Daily Analysis - 13/01/2016

JOLTs Data Corroborates Federal Reserve’s Comments on Employment Improvement


Federal Reserve Chair Janet Yellen has prominently stated that policymakers prefer to monitor the health of the labor sector by following results from the JOLTS job openings survey conducted by the Bureau of Labor Statistics. Data released once more proved the labor economy is improving rising amid speculation for another rate hike in the coming months.

UK Output Drops

Annualized manufacturing production from the United Kingdom dropped for the 5th consecutive month according to the latest report from the Office for National Statistics. Manufacturing output for the month of November fell -0.40%, matching the October contraction with the year over year figure shrinking -1.20% from previous month’s revised -0.20%. Machinery and equipment continued their slide, declining for a 12th month after recording a -13.70% drop while transport equipment managed to be the one bright spot, growing by 6.40%. With manufacturing contributing around 80.00% of total industrial production, the monthly output contraction of -0.70% from October’s 0.10% marked the biggest decline in 3 years. Electricity, gas and steam recorded the largest drop, falling -2.10%. Annual industrial production expansion slowed to 0.90% versus the prior month’s 1.70%. The Pound continues to give ground with the GBPUSD pair briefly falling below 1.4400 before rebounding.

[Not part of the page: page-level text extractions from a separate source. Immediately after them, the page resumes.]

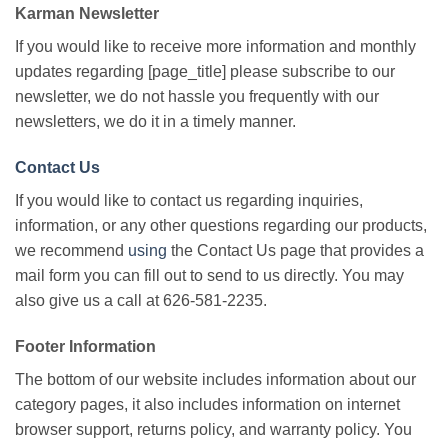
Karman Newsletter
If you would like to receive more information and monthly
updates regarding [page_title] please subscribe to our
newsletter, we do not hassle you frequently with our
newsletters, we do it in a timely manner.
Contact Us
If you would like to contact us regarding inquiries,
information, or any other questions regarding our products,
we recommend
using
the Contact Us page that provides a
mail form you can fill out to send to us directly. You may
also give us a call at 626-581-2235.
Footer Information
The bottom of our website includes information about our
category pages, it also includes information on internet
browser support, returns policy, and warranty policy. You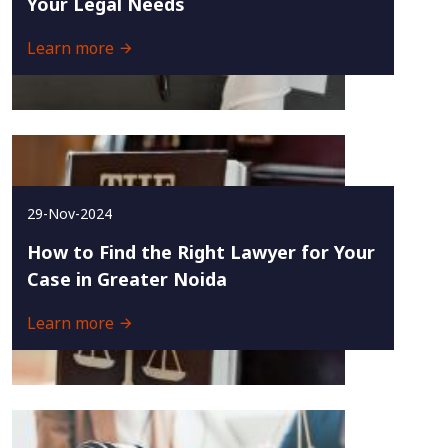
Your Legal Needs
Learn more
29-Nov-2024
How to Find the Right Lawyer for Your
Case in Greater Noida
Learn more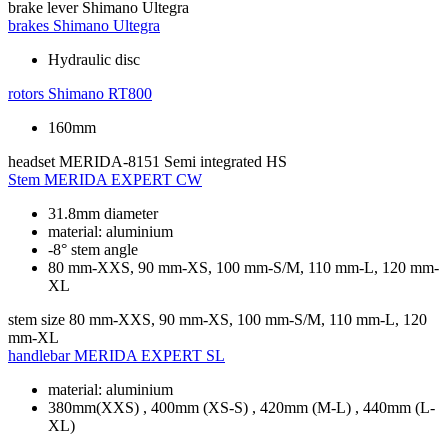
brake lever
Shimano Ultegra
brakes
Shimano Ultegra
Hydraulic disc
rotors
Shimano RT800
160mm
headset
MERIDA-8151 Semi integrated HS
Stem
MERIDA EXPERT CW
31.8mm diameter
material: aluminium
-8° stem angle
80 mm-XXS, 90 mm-XS, 100 mm-S/M, 110 mm-L, 120 mm-
XL
stem size
80 mm-XXS, 90 mm-XS, 100 mm-S/M, 110 mm-L, 120
mm-XL
handlebar
MERIDA EXPERT SL
material: aluminium
380mm(XXS) , 400mm (XS-S) , 420mm (M-L) , 440mm (L-
XL)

Uptick in JOLTs Job Openings

United States policymakers opt to follow the Job Openings and Labor Turnover Summary report as the preferred gauge on labor for the US according to Federal Reserve Chair Yellen. The Bureau of Labor Statistics reported job openings for the month of November rose to 5.431 million, beating both expectations of 5.410 million and last month’s revised value of 5.349 million. Due to the fact that it represents a period before the rate hike and December nonfarm payrolls figure, this is another strong sign of improvement in the labor economy, especially for jobseekers. A rise in job openings and people quitting their jobs should be interpreted as sign of confidence signaling a resilient economy that may lead to sustained wage growth. Job openings reportedly increased by 57,000 in health care and social assistance while remaining mostly unchanged for the private and government sectors.

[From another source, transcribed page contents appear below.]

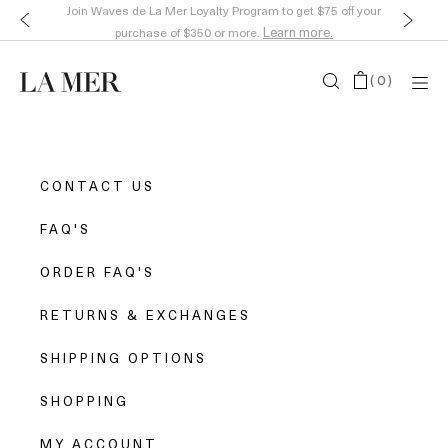
Join Waves de La Mer Loyalty Program to get $75 off your
Learn more.
purchase of $350 or more.
(
0
)
CONTACT US
FAQ'S
ORDER FAQ'S
RETURNS & EXCHANGES
SHIPPING OPTIONS
SHOPPING
MY ACCOUNT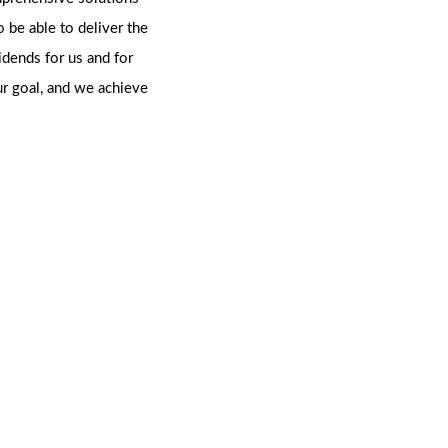
o be able to deliver the
vidends for us and for
ur goal, and we achieve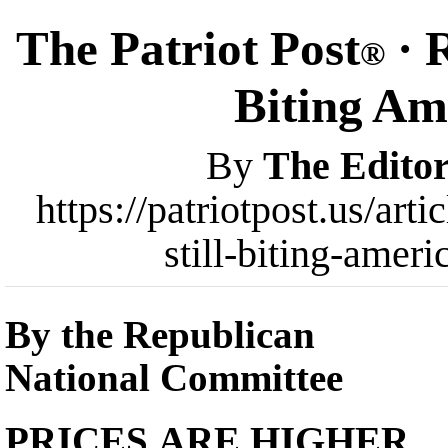
The Patriot Post
· R
®
Biting Am
By
The Editor
https://patriotpost.us/art
still-biting-amer
By the Republican
National Committee
PRICES ARE HIGHER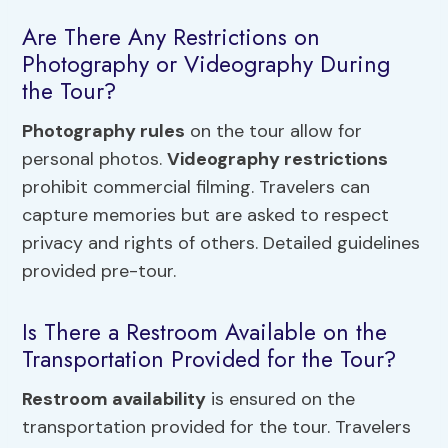
Are There Any Restrictions on
Photography or Videography During
the Tour?
Photography rules
on the tour allow for
personal photos.
Videography restrictions
prohibit commercial filming. Travelers can
capture memories but are asked to respect
privacy and rights of others. Detailed guidelines
provided pre-tour.
Is There a Restroom Available on the
Transportation Provided for the Tour?
Restroom availability
is ensured on the
transportation provided for the tour. Travelers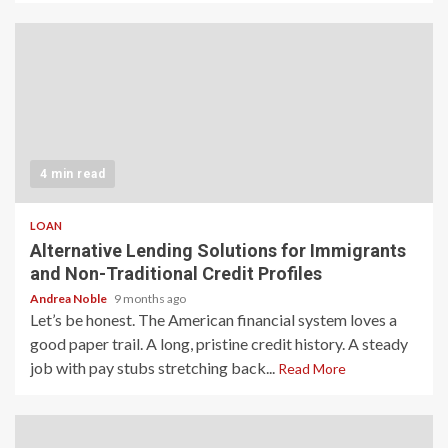
4 min read
LOAN
Alternative Lending Solutions for Immigrants
and Non-Traditional Credit Profiles
Andrea Noble
9 months ago
Let’s be honest. The American financial system loves a
good paper trail. A long, pristine credit history. A steady
job with pay stubs stretching back...
Read More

Chinese Trade Balance surges

China’s General Administration of Customs reported a rise in the trade surplus to $60.09 billion in December. The surplus marked a major advance compared to last month’s value of $54.10 billion while trouncing expectations of $53.00 billion. According to the report, exports showed vast improvement after falling a more modest -1.40%, marking the sixth consecutive month of declines.  Meanwhile imports sank by -7.60%, continuing their deceleration for nearly a year. In a positive sign for energy, crude oil imports rose by 8.80% reaching a record high of approximately 6.70 million barrels per day. Economists now believe that recovery for China is on track and that policymakers do not need to devalue the country’s currency any further over the near-term. The People’s Bank of China efforts towards Yuan devaluation since the start of the year have sent Chinese financial markets tumbling, but have undoubtedly benefited the struggling export economy.


South African Industrial Output Falls

The South African Statistics Office reported manufacturing output decreasing by -1.20% for the month of November, dovetailing a decline of -1.70% in October and missing expectations of -0.20%. The main contributors to the decline were basic iron and steel, non-ferrous metal products, metal products and machinery with the component falling by -7.00%. Plunging commodity prices and decisions not to raise output have seen South African producers shoulder increasing losses as global trade decelerates.  Aside from the external picture, the overall weakness in South Africa’s industrial output reflects a wide range of factors including problems with low productivity, regular labor market disruptions and infrastructure especially in electricity power cuts. Since the spike earlier in the week, the US dollar has pulled back against the South African Rand with the USDZAR pair sitting back below 16.5000.